Your assignment:
Rewrite the lines below as a numbered list, skipping the blank lines and leaving out the pictures.

━━ Input data ━━

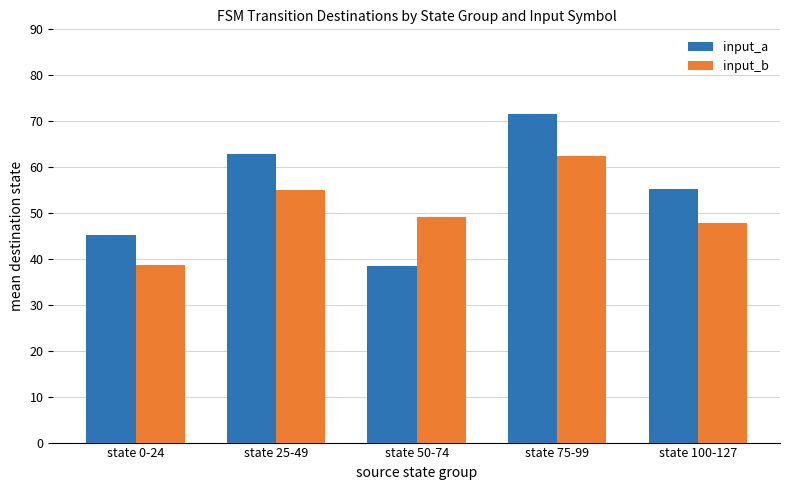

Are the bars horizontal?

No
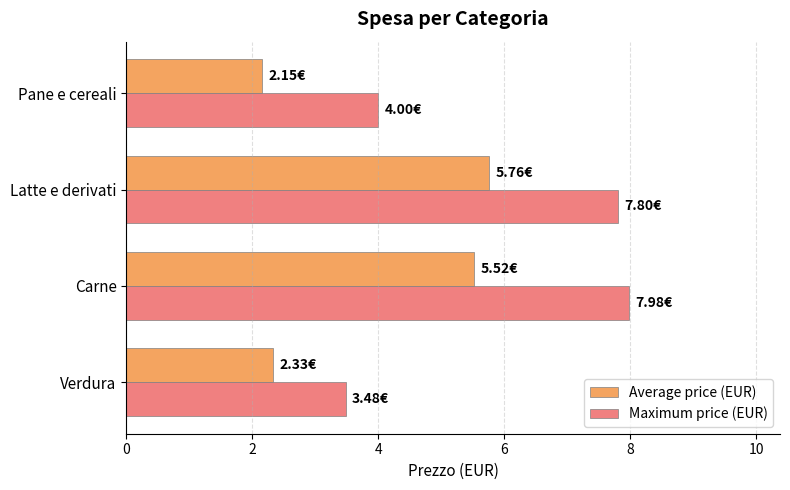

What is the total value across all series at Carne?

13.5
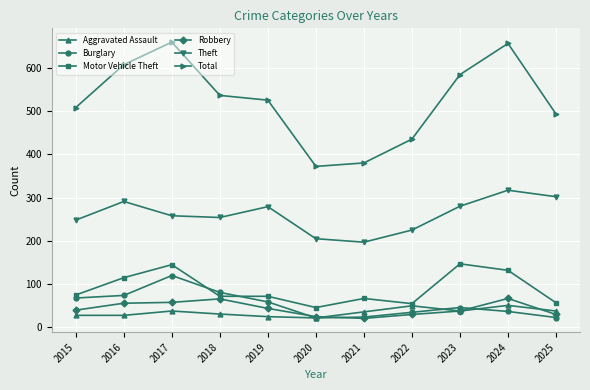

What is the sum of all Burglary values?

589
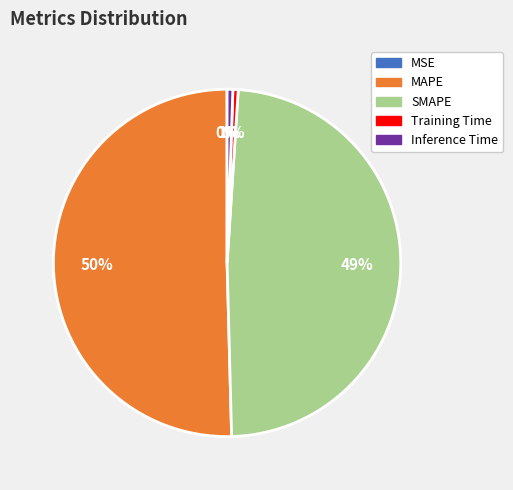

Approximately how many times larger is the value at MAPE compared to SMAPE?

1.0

━━━

Solution to the problem:
1. Are the bars horizontal?
2. No
3. What is the total value across all series at Carne?
4. 13.5
5. What is the sum of all Burglary values?
6. 589
7. Approximately how many times larger is the value at MAPE compared to SMAPE?
8. 1.0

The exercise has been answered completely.